The Dogs' highs went low. With steadfast rumors that singer Barrett was a bit off-center, the band suddenly fell apart.

"We were contracted to do a second album and we'd just come back from doing five nights in Paris," explains Rossi. "And Wayne had met this chick." He stops, contemplates the Spinal Tap moment, and says, "Yeah it was one of those. We got up one morning in our house in London and he was gone. He'd done a fuckin' runner! Not even a note.

"Listen," he continues, "I love the guy like a brother, he's so solid now. But we were contracted to finish an album. We had the studio booked; we were gonna lose money. We waited and never heard from him, so we had to bring in another different singer. That's all I need to say about it, really."

The second, slicked-up record with a new singer (ex-Nosebleeds Eddie Garrity) yielded no hits or favorable nods. This despite the acoustic guitar-driven single "East Side of Town," which featured Mott the Hoople's Dale Griffin as producer and Morgan-Fisher on Hammond organ and piano, and was a melancholy tune in the Mott vein. The song revealed a depth of songwriting matched by few of the Dogs' contemporaries.

"Those Mott guys are great" remembers Rossi. "I had known all the Mott guys before and that's how it came about with Griffin producing. Morgan-Fisher, God, it was like having a British aristocrat coming down to play on your stuff. He was so very pristine and elegant in his tweed suit and mustache that was perfectly curled."

By the time the band had mastered its craft, it was too late. Punk was box-office poison. The band had re-formed, split and re-formed all with different singers and guitarists, including Morrissey and Billy Duffy. The band, sound and punk rock were cataleptic. Promise unfulfilled. Floundering ahead.

The guitarist who figured his group to be the next T. Rex was left staring down the barrel of horrible new decade, one that offered little comfort for an unsung punk-rock guitar hero. Rossi calls the 1980s the "anti-Les Paul decade."
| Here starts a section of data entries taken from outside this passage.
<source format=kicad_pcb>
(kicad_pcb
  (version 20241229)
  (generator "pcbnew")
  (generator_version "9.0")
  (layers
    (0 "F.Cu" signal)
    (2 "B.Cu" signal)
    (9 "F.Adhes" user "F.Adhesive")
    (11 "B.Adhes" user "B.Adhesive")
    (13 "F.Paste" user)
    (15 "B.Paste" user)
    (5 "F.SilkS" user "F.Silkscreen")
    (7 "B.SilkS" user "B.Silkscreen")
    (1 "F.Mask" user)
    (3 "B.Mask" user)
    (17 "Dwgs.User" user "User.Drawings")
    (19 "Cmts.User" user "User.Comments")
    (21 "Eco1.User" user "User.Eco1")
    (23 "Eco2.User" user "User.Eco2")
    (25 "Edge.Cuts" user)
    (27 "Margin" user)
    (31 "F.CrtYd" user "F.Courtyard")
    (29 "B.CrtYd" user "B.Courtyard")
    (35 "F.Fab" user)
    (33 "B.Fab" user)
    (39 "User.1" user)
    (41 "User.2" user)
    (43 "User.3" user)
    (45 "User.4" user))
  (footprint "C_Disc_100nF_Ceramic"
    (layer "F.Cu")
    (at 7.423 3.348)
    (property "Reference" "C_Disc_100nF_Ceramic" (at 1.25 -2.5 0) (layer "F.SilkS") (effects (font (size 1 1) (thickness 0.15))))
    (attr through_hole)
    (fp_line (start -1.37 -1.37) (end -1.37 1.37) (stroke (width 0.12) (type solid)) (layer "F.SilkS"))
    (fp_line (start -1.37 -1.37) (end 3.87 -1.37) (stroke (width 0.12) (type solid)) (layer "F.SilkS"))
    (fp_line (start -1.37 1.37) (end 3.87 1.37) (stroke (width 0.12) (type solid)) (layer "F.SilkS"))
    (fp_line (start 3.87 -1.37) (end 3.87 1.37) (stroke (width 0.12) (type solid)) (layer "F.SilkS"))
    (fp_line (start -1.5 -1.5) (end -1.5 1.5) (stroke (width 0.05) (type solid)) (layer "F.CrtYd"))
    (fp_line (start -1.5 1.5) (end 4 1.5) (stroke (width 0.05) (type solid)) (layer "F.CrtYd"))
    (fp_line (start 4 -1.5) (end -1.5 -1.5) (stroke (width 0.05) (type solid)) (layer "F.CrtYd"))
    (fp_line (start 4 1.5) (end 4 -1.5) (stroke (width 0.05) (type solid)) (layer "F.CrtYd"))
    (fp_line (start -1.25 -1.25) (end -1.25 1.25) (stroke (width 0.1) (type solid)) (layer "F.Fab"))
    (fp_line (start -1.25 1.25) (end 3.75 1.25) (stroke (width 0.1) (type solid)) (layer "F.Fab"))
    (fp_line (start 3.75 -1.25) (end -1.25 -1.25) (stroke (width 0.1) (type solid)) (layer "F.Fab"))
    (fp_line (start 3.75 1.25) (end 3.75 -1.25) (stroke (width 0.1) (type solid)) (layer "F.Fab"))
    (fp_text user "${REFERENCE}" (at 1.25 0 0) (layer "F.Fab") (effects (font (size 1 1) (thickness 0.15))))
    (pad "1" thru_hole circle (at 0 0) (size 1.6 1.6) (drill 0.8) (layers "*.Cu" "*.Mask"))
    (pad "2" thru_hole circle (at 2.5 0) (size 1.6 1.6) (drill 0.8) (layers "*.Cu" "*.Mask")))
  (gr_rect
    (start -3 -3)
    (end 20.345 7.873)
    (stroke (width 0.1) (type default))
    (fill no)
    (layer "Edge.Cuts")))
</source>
How ironic then that Duran Duran's Nick Rhodes met John Taylor for the first time at a Slaughter and the Dogs show.

"Yeah. I was very depressed. It was a horrible time. I really fucking hated it. It was just a brutal time for music. Everywhere I looked I saw a fucking keyboard. I'm dreading that someone might rehash the '80s."

Rossi worked with everybody from Glen Matlock and Andy Sex Gang to Pete Wylie and Talk Talk, work that Rossi says kept him stay afloat.

You can take the piss out of Rossi and Barrett all you want for diggin' up the bones of punk rock and Slaughter and the Dogs and going to the trouble of making a new record two decades after their last. They don't, of course, care.

By all accounts Slaughter and the Dogs (with a new rhythm section) have managed to sidestep the Punk Reunion Tragedy of lager-addled geezers making jackasses of themselves leaping around with sweaty man tits and barrel guts. Rossi and Barrett claim they wouldn't bother if it couldn't be done with dignity.

"That's all you gotta do is be honest with yourself of what you are trying to do. So going into the new record, Wayne and I deliberated long and hard about what we wanted to do. We recorded the record in Manchester; we went right back to where we started. We rented a house there. So I do believe in it (the new record) and the band absolutely.

What about those, particularly in the British press, who chirp things like, "Knock it off you old sodden fortysomething punk geezer?"

Rossi laughs. "You know what, we look pretty good. We all are pretty much in shape. I knock on wood that none of our faces look like road maps."